[Collected data entries]
============
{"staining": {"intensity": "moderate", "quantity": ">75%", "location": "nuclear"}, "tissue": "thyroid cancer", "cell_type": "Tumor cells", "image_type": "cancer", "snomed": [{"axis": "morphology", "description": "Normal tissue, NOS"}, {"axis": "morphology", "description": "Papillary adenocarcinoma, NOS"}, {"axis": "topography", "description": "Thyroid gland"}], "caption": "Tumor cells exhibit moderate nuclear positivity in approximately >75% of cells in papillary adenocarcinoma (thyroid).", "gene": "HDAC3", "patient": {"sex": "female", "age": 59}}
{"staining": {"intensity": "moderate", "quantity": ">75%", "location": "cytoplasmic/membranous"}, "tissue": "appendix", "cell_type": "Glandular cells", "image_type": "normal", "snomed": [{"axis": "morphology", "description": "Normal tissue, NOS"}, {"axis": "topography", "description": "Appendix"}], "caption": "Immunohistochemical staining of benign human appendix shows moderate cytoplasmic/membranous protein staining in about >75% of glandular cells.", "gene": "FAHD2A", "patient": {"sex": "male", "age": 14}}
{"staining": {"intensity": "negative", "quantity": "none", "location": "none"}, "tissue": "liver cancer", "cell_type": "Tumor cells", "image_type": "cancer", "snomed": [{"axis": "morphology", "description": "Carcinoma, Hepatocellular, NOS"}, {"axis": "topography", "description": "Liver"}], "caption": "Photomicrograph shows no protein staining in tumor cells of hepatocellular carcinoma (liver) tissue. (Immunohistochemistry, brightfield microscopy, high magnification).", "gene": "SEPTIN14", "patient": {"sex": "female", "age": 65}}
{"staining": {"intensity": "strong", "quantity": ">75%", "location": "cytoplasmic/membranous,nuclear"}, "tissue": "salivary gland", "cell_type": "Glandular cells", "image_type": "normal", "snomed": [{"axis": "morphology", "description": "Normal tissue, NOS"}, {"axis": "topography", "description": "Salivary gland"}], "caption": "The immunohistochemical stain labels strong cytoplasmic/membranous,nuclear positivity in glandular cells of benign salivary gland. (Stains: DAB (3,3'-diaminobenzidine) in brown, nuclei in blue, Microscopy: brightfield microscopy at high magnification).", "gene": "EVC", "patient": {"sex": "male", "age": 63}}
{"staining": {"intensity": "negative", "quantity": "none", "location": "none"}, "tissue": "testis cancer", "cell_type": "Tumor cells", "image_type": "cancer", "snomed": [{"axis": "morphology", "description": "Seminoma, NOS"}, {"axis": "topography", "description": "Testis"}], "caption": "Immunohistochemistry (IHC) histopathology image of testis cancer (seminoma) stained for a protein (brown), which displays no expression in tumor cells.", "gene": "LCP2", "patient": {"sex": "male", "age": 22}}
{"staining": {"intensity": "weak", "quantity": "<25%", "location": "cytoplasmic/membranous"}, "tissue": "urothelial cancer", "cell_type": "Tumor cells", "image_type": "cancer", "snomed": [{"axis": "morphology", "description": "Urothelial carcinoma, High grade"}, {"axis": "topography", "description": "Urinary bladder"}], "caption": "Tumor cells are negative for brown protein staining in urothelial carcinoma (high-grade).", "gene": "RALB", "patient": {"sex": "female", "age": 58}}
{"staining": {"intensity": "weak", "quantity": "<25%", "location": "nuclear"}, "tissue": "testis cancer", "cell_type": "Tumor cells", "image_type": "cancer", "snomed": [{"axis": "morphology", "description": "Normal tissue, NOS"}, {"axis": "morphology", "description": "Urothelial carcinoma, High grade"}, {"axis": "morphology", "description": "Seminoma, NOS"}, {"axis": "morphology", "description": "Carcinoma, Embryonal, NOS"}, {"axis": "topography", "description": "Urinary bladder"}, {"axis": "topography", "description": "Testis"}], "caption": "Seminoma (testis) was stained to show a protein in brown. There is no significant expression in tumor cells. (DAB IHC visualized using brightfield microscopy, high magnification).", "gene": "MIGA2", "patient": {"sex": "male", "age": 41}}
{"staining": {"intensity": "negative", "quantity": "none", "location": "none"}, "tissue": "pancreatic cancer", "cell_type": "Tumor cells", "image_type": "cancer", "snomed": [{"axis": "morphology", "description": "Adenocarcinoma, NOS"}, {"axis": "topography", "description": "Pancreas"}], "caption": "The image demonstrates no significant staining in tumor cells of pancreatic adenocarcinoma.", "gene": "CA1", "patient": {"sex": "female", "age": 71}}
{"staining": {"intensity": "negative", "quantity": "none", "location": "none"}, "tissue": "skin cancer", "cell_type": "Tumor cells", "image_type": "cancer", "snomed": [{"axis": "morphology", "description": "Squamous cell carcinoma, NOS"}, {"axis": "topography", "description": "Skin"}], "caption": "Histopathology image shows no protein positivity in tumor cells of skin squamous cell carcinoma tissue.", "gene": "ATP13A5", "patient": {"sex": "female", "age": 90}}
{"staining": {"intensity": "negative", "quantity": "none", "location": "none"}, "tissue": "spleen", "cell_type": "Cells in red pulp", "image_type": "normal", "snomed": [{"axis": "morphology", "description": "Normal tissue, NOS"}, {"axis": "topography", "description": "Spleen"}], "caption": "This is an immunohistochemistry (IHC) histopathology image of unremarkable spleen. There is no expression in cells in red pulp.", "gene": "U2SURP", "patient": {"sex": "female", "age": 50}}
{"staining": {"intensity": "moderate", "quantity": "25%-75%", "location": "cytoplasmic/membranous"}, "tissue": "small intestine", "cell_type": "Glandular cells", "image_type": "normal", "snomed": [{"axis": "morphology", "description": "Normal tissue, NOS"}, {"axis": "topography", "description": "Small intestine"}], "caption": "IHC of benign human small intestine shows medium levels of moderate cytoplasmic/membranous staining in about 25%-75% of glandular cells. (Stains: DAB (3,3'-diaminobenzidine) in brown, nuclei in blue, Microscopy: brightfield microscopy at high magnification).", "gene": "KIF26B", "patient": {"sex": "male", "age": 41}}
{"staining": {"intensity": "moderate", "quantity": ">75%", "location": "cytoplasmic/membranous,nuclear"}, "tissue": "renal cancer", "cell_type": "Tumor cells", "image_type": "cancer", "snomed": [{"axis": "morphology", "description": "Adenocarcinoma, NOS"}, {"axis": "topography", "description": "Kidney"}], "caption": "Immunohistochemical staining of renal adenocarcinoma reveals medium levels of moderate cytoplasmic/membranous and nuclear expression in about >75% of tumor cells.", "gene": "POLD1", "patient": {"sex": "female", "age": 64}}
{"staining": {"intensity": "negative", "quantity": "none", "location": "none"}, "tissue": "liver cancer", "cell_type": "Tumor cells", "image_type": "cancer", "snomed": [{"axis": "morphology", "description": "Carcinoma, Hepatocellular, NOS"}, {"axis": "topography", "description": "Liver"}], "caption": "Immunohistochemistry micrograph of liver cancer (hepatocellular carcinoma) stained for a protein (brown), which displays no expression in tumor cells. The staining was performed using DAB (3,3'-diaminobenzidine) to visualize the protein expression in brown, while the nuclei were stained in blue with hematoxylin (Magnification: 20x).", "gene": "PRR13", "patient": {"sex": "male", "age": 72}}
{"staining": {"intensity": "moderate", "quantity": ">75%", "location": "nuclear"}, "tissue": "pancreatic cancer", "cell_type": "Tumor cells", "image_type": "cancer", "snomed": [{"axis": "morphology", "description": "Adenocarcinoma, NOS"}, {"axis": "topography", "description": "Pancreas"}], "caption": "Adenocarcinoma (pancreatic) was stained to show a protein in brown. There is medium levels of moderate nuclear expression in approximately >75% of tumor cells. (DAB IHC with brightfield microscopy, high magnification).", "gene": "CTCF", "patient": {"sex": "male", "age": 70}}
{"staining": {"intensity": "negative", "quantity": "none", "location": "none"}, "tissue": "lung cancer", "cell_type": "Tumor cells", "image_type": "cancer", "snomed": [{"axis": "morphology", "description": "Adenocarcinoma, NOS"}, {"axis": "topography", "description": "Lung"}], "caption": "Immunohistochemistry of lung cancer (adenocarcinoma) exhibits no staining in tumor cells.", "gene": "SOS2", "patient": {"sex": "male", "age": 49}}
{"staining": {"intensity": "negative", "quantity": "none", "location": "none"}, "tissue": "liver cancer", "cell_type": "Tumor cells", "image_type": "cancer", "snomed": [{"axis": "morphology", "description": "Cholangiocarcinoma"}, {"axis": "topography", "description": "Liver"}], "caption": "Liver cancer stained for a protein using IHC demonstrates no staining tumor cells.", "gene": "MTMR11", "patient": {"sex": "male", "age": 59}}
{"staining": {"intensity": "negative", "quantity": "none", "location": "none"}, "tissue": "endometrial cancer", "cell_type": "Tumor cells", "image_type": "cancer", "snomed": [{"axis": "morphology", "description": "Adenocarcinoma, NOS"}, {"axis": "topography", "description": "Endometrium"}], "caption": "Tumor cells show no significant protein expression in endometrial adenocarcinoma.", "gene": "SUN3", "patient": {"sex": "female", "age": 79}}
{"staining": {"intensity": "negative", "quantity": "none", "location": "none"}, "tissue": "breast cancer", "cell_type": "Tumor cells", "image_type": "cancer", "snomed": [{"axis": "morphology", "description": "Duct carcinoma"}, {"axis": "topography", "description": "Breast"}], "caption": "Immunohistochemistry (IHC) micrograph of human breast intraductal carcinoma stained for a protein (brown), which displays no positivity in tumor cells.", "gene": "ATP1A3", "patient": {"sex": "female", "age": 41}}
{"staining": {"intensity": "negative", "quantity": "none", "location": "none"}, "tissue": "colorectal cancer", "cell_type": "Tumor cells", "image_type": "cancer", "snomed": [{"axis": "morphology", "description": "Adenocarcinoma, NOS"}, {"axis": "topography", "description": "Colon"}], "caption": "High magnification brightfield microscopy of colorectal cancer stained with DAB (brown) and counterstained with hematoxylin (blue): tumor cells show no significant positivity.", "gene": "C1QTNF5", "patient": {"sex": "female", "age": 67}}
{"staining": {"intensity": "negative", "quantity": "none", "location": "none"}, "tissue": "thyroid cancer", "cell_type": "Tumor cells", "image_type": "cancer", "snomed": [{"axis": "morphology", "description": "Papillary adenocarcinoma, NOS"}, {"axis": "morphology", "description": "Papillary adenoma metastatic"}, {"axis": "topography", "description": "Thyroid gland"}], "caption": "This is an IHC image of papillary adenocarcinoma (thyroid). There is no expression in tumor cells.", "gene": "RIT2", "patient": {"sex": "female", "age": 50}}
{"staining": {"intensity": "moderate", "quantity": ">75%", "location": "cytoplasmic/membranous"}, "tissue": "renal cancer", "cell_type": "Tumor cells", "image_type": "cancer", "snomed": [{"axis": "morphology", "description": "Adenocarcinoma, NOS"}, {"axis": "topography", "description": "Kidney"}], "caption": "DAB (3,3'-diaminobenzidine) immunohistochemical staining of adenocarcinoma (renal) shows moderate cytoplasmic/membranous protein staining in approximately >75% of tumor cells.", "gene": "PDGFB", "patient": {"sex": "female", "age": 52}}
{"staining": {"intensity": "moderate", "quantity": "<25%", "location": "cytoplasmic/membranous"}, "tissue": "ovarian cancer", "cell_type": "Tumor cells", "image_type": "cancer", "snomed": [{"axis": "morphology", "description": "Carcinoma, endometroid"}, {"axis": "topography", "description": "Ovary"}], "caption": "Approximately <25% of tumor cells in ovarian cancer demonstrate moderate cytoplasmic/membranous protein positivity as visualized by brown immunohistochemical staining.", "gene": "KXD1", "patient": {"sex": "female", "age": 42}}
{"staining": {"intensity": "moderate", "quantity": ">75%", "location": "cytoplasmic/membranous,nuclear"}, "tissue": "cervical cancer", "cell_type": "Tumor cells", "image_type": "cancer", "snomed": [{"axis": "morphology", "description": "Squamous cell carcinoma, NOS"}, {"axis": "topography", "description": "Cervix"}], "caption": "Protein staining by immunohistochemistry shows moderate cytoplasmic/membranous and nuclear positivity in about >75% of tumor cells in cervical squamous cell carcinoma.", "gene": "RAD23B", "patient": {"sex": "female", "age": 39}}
============
* [Problem] Copy out each line of the data that holds the string "demonstrates".

* [Response to the exercise]
{"staining": {"intensity": "negative", "quantity": "none", "location": "none"}, "tissue": "pancreatic cancer", "cell_type": "Tumor cells", "image_type": "cancer", "snomed": [{"axis": "morphology", "description": "Adenocarcinoma, NOS"}, {"axis": "topography", "description": "Pancreas"}], "caption": "The image demonstrates no significant staining in tumor cells of pancreatic adenocarcinoma.", "gene": "CA1", "patient": {"sex": "female", "age": 71}}
{"staining": {"intensity": "negative", "quantity": "none", "location": "none"}, "tissue": "liver cancer", "cell_type": "Tumor cells", "image_type": "cancer", "snomed": [{"axis": "morphology", "description": "Cholangiocarcinoma"}, {"axis": "topography", "description": "Liver"}], "caption": "Liver cancer stained for a protein using IHC demonstrates no staining tumor cells.", "gene": "MTMR11", "patient": {"sex": "male", "age": 59}}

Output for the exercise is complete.